I could always abandon the Dodgers. I did it once before. You see, I was born in Brooklyn and when Walter O'Malley moved the Dodgers to Los Angeles in 1957 --- just when I was growing up – I was surrounded by people such as my father who now hated the Dodgers and put a "coise" on them. (That's "curse" in Brooklyn-ese.) I actually grew up feeling animosity towards the Dodgers because they abandoned Brooklyn, and I liked the St. Louis Cardinals instead. I don't think I'm going to abandon the Dodgers, but the Bums and their bum management are truly testing their fans' loyalty.

Hey, worst comes to worse, I'll watch the Angels.

Meanwhile, here are some YouTube memories of Dodger greatness

https://www.youtube.com/watch?v=SLexiZHy9wI -- Vin Scully's Top Five Calls

https://www.youtube.com/watch?v=wDgMXFBHLP0 -- Sandy Koufax pitching

https://www.youtube.com/watch?v=dtMYgMigdAo -- Dodgers vs. Yankees, Game 1 of the 1963 World Series (Koufax vs. Ford)

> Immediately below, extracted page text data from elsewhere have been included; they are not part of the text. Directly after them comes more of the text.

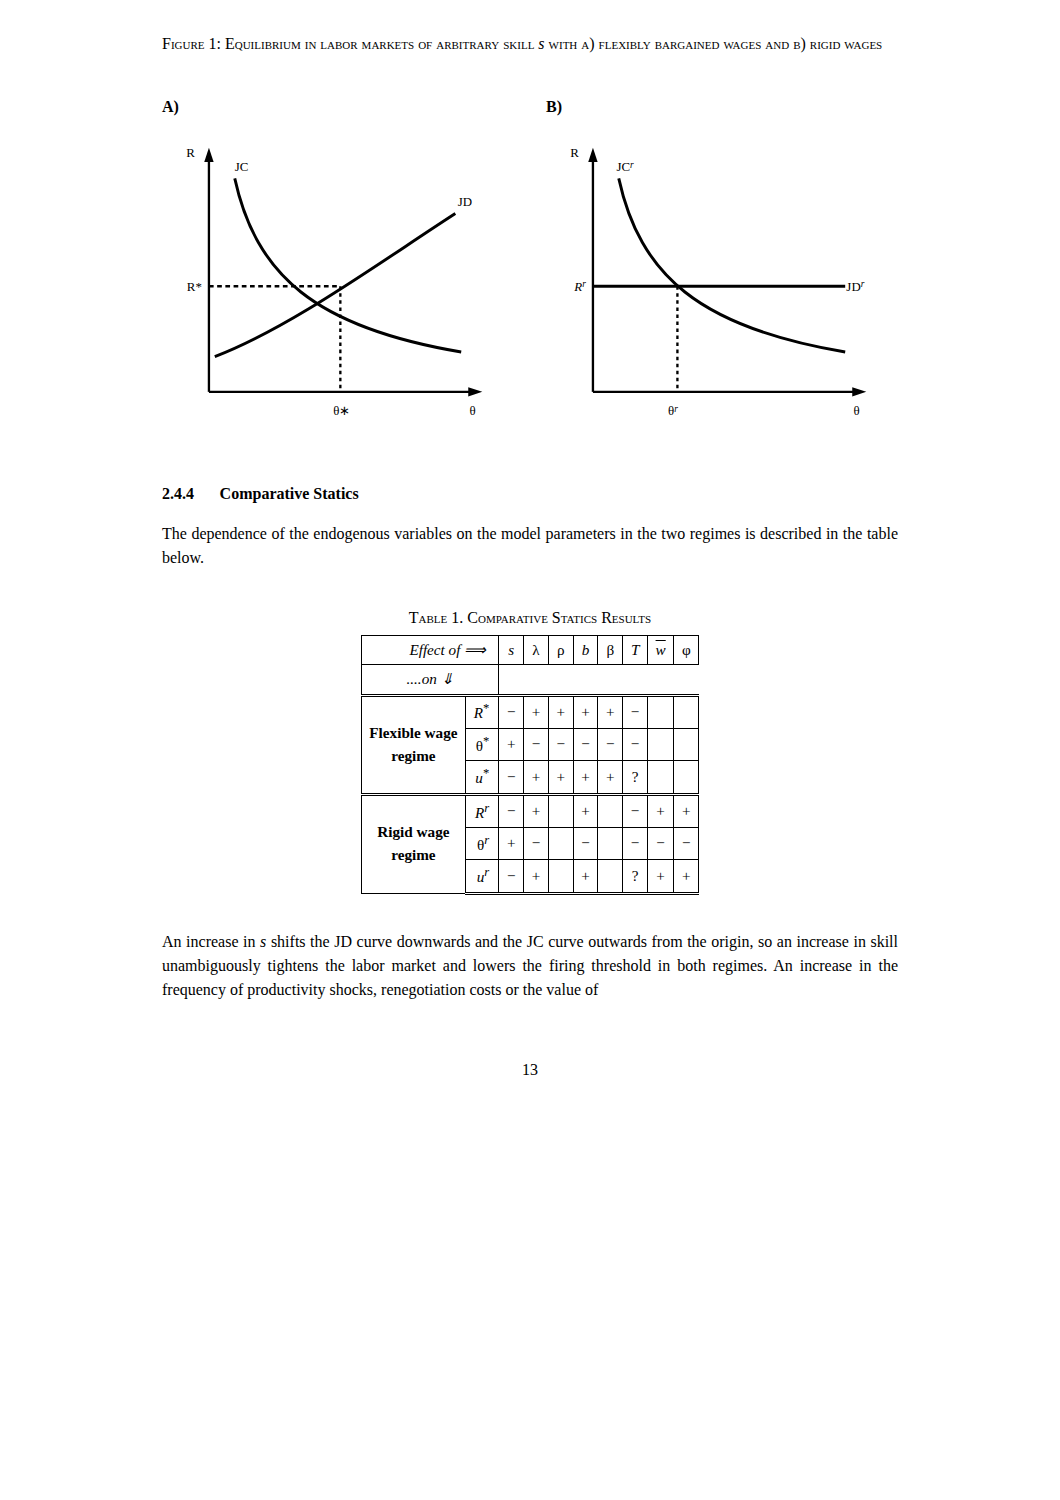Figure 1: Equilibrium in labor markets of arbitrary skill s with a) flexibly bargained wages and b) rigid wages
A)
R JC JD R* θ∗ θ
B)
R JCr JDr Rr θr θ
2.4.4 Comparative Statics
The dependence of the endogenous variables on the model parameters in the two regimes is described in the table below.
Table 1. Comparative Statics Results
| Effect of ⟹ | s | λ | ρ | b | β | T | w | φ |
| .... on ⇓ | | | | | | | | |
| Flexible wage regime | R * | − | + | + | + | + | − | | |
| θ * | + | − | − | − | − | − | | |
| u * | − | + | + | + | + | ? | | |
| Rigid wage regime | R r | − | + | | + | | − | + | + |
| θ r | + | − | | − | | − | − | − |
| u r | − | + | | + | | ? | + | + |
An increase in s shifts the JD curve downwards and the JC curve outwards from the origin, so an increase in skill unambiguously tightens the labor market and lowers the firing threshold in both regimes. An increase in the frequency of productivity shocks, renegotiation costs or the value of
13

https://www.youtube.com/watch?v=R8kHqpz6Ngc -- The Dodgers' Greatest Moments

THE UGLY – THE WORLD SITUATION

I generally keep politics out of this blog. (I'm saving all my political fire for my new novel.) But I spend a lot of time reading about politics and world affairs, watching political shows on TV, and reading as much as I can about current events that interest me. Every morning I read The New York Times, The Los Angeles Times, and The Wall Street Journal. I watch MSNBC, CNN, and Fox News. (I am, like most men, a manic channel-changer and drive the Tiny Goddess absolutely crazy. As Jerry Seinfeld once said, "Men don't want to see what's on TV; they want to see what else is on TV.") I read The New Yorker and The New York Review of Books and as much smart stuff that I can get off the Web as I can. (I highly recommend Arts & Letters Daily.com, the website of the Chronicle of Higher Education -- http://www.aldaily.com)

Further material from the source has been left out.